[[ DATA SHOWN, beginning ]]

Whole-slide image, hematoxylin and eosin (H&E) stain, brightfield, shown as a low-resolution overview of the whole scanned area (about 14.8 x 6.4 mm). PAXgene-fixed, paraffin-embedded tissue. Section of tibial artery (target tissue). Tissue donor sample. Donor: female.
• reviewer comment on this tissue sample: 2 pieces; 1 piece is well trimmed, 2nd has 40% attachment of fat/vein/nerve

[[ DATA SHOWN, end ]]
[[ DATA SHOWN, beginning ]]

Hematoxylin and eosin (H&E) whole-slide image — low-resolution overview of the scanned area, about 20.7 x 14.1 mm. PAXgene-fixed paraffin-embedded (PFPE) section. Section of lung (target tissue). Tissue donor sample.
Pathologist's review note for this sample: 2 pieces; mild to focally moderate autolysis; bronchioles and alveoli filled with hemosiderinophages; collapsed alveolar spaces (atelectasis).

[[ DATA SHOWN, end ]]

[INSTRUCTIONS TO FOLLOW]: All that is needed is the exact run of lines above from the line containing "Whole-slide image, hematoxylin" through the line containing "attachment of fat/vein/nerve", both of them included.

[SOLUTION TO THIS PROBLEM]:
Whole-slide image, hematoxylin and eosin (H&E) stain, brightfield, shown as a low-resolution overview of the whole scanned area (about 14.8 x 6.4 mm). PAXgene-fixed, paraffin-embedded tissue. Section of tibial artery (target tissue). Tissue donor sample. Donor: female.
• reviewer comment on this tissue sample: 2 pieces; 1 piece is well trimmed, 2nd has 40% attachment of fat/vein/nerve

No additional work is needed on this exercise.